My book states, without a proof, that
If $q(X)$ is reducible in $\mathbb Z[X]$, then it's reducible in $\mathbb Z_p[X]$ for every prime $p$.
The contrapositive of the above result is more useful: if one finds a prime $p$ such that $q(X)$ is irreducible in $\mathbb Z_p[X]$, then it's irreducible in $\mathbb Z[X]$.
I was wondering how one might prove the result, but then read this question: Irreducible polynomial which is reducible modulo every prime, which seems to be in contrast with the above statement. How is that possible?

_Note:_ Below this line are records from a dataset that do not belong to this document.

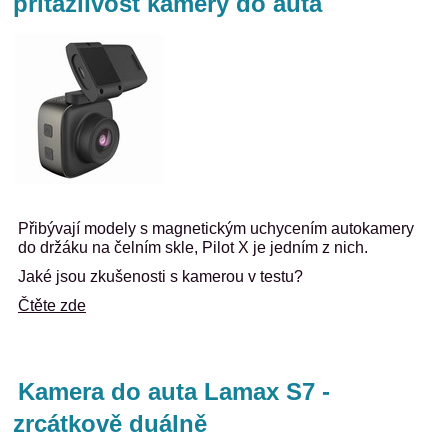
přitažlivost kamery do auta
Přibývají modely s magnetickým uchycením autokamery
do držáku na čelním skle, Pilot X je jedním z nich.
Jaké jsou zkušenosti s kamerou v testu?
Čtěte zde
Kamera do auta Lamax S7 -
zrcátkově duálně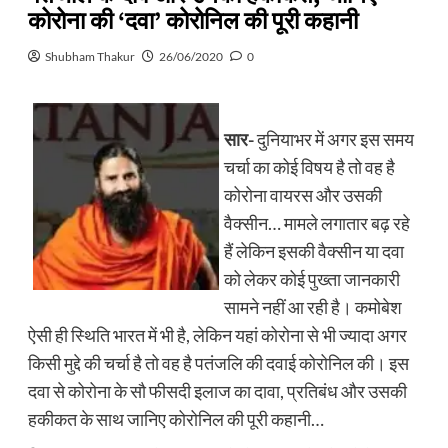
कोरोना की ‘दवा’ कोरोनिल की पूरी कहानी
Shubham Thakur
26/06/2020
0
सार-
दुनियाभर में अगर इस समय
चर्चा का कोई विषय है तो वह है
कोरोना वायरस और उसकी
वैक्सीन… मामले लगातार बढ़ रहे
हैं लेकिन इसकी वैक्सीन या दवा
को लेकर कोई पुख्ता जानकारी
सामने नहीं आ रही है। कमोबेश
ऐसी ही स्थिति भारत में भी है, लेकिन यहां कोरोना से भी ज्यादा अगर
किसी मुद्दे की चर्चा है तो वह है पतंजलि की दवाई कोरोनिल की। इस
दवा से कोरोना के सौ फीसदी इलाज का दावा, प्रतिबंध और उसकी
हकीकत के साथ जानिए कोरोनिल की पूरी कहानी…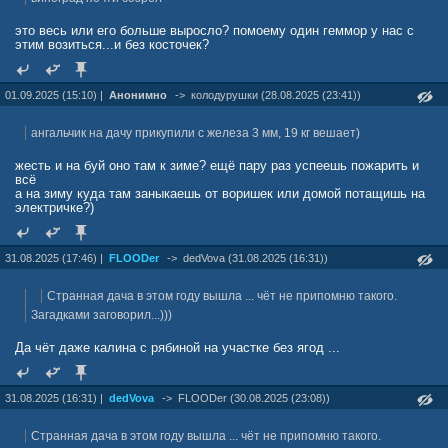
это весь или его больше выросло? помоему один геммор у нас с
этим возиться...и без косточек?
01.09.2025 (15:10) |
Анонимно
->
колодурушки (28.08.2025 (23:41))
ангальчик на дачу прикупили с железа 3 мм, 19 кг вешает)
жесть и на буй оно там к зиме? ещё пару раз успеешь пожарить и
всё
а на зиму куда там заныкаешь от воришек или домой потащишь на
электричке?)
31.08.2025 (17:46) |
FLOODer
->
dedVova (31.08.2025 (16:31))
Странная дача в этом году вышла ... чёт не припомню такого.
Загадками заговорил...)))
Да чёт даже калина с рябиной на участке без ягод ...
31.08.2025 (16:31) |
dedVova
->
FLOODer (30.08.2025 (23:08))
Странная дача в этом году вышла ... чёт не припомню такого.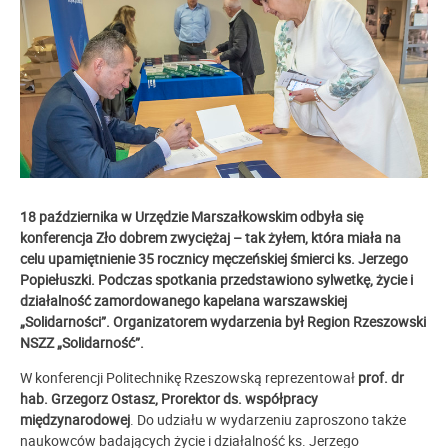
18 października w Urzędzie Marszałkowskim odbyła się
konferencja Zło dobrem zwyciężaj – tak żyłem, która miała na
celu upamiętnienie 35 rocznicy męczeńskiej śmierci ks. Jerzego
Popiełuszki. Podczas spotkania przedstawiono sylwetkę, życie i
działalność zamordowanego kapelana warszawskiej
„Solidarności”. Organizatorem wydarzenia był Region Rzeszowski
NSZZ „Solidarność”.
W konferencji Politechnikę Rzeszowską reprezentował
prof. dr
hab. Grzegorz Ostasz, Prorektor ds. współpracy
międzynarodowej
. Do udziału w wydarzeniu zaproszono także
naukowców badających życie i działalność ks. Jerzego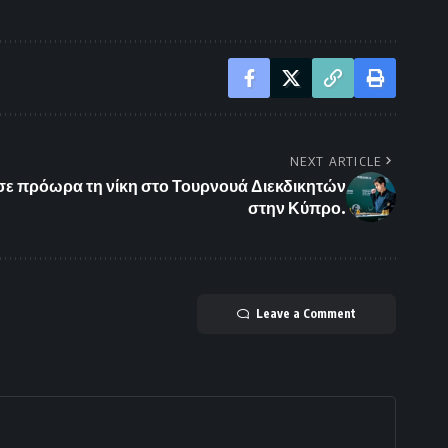
NEXT ARTICLE
λισε πρόωρα τη νίκη στο Τουρνουά Διεκδικητών
στην Κύπρο.
Leave a Comment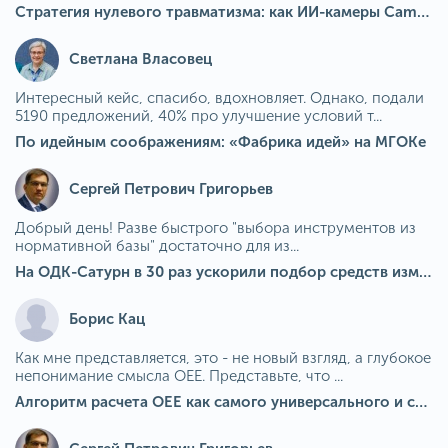
Стратегия нулевого травматизма: как ИИ-камеры Camkord снижают риск наезда на пешехода при работе на погрузчике
Светлана Власовец
Интересный кейс, спасибо, вдохновляет. Однако, подали
5190 предложений, 40% про улучшение условий т...
По идейным соображениям: «Фабрика идей» на МГОКе
Сергей Петрович Григорьев
Добрый день! Разве быстрого "выбора инструментов из
нормативной базы" достаточно для из...
На ОДК-Сатурн в 30 раз ускорили подбор средств измерения для контроля качества продукции
Борис Кац
Как мне представляется, это - не новый взгляд, а глубокое
непонимание смысла OEE. Представьте, что ...
Алгоритм расчета ОЕЕ как самого универсального и современного показателя эффективности оборудования в мире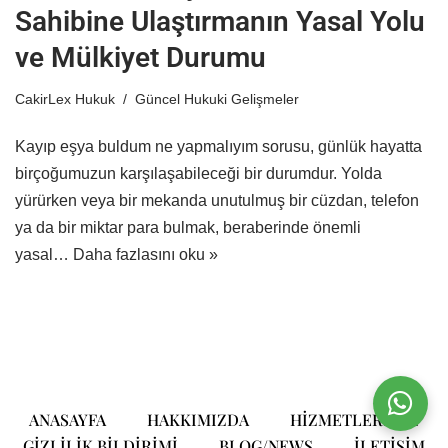
Sahibine Ulaştırmanın Yasal Yolu
ve Mülkiyet Durumu
CakirLex Hukuk
Güncel Hukuki Gelişmeler
Kayıp eşya buldum ne yapmalıyım sorusu, günlük hayatta
birçoğumuzun karşılaşabileceği bir durumdur. Yolda
yürürken veya bir mekanda unutulmuş bir cüzdan, telefon
ya da bir miktar para bulmak, beraberinde önemli
yasal…
Daha fazlasını oku »
ANASAYFA
HAKKIMIZDA
HIZMETLERIMIZ
GIZLILIK BILDIRIMI
BLOG/NEWS
ILETIŞIM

The following implication is true (as you mention): $$q(X) \in \Bbb Z[X] \text{ monic reducible } \implies \bar q(X) \in \Bbb Z/p\Bbb Z[X] \text{ reducible for all prime } p$$ The contrapositive of this implication is: $$\bar q(X) \in \Bbb Z/p\Bbb Z[X] \text{ irreducible for some prime } p \implies q(X) \in \Bbb Z[X] \text{ irreducible (or non monic) }$$
However, the implication $$q(X) \in \Bbb Z[X] \text{ irreducible monic } \implies \bar q(X) \in \Bbb Z/p\Bbb Z[X] \text{ irreducible for some prime } p$$
is the converse of the first implication, which doesn't hold in general (as you provide a link to give a counter-example).
The first implication can be proven as follows: if you assume $q= fg$ with $f,g \in \Bbb Z[X] \setminus \{±1\}$, then $\bar q = \bar f \bar g \in \Bbb Z/p\Bbb Z[X]$. If you suppose that the dominant coefficient of $q$ is not a multiple of $p$ (e.g. $q$ monic), then both $\bar f$ and $\bar g$ have positive degree, hence $\bar q $ is reducible.
More generally, if $A$ is a UFD, $a \in A$ is an element, $f \in A[X]$ is a polynomial with content $1$ and with dominant coefficient invertible in $A/(a)$, then the irreducibility of $\bar f$ in $A/(a)[X]$ gives the irreducibility of $f$ in $A[X]$. [Berhuy, theorem IV.2.3].